With the enormity of the ramifications of animals having moral rights on the Christian worldview addressed, I return to the question asked in the prior entry of this series: what of hunting animals for nothing but the sport of it?  While it is possible and Biblically valid to hunt animals for food, clothing (or to make other usable items out of animal parts), or protection, and while it was valid to sacrifice animals prior to Christ's coming, to kill an animal for no reason other than to find pleasure in it, to exercise power over lesser creatures, or to participate in arbitrary traditions is ultimately to kill a living thing that God has called "very good" without a just or constructive reason.  Someone does not have to kill an animal out of intentional cruelty or, even worse, torture it in order to kill it without justification.  Someone does not need to hunt a species to extinction for money to kill an animal without reason.  In fact, to kill an animal for no reason but to fit in with traditions, to perform in a competition which will not result in the animals being consumed/used, or simply to act on a subjective whim is to extinguish life when it is neither just nor permissible by default.

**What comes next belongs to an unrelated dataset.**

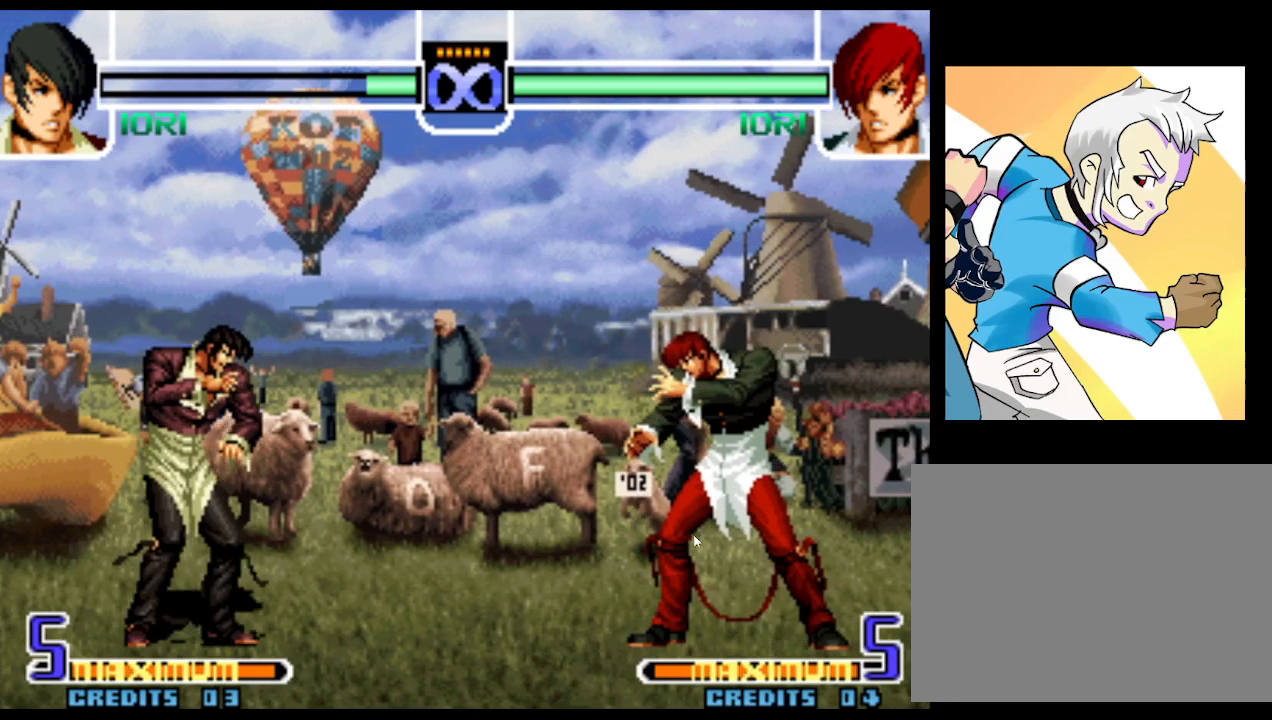
{"buttons": [], "left_stick": "right", "events": []}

Animal rights are indeed addressed only in smaller bursts throughout the Bible, primarily in the Old Testament that most Christians thoroughly misunderstand or ignore out of deep stupidity.  There is no single place in the Bible, like with other subjects such as capital punishment or erotic media, that says everything found in its pages about animal rights.  All of the verses I have referenced here and in the first part of the series have to be identified separately, and since Biblical animal rights are by no means as immediately clear as doctrines like the divine creation of the universe, it takes more effort in one sense to realize what the Bible says about them and what logically follows from these ideas.  Obligations to animals are secondary to obligations to humans, which is likely why the Bible spends so much more time exploring how to treat other people.  There is all the same a massive lack of concern and concentration on Biblical animal rights by general Christians.  If this was only because they were rationalistically focused on other philosophical issues of greater foundationality or other significance, it would not be a problem; whether or not someone else prompted them, they could quickly reason out many of these truths about the matter once they thought about it.  Apathy towards animals beyond pets or an emotionalistic desire to trample on animals to feel better about being human often get in the way instead.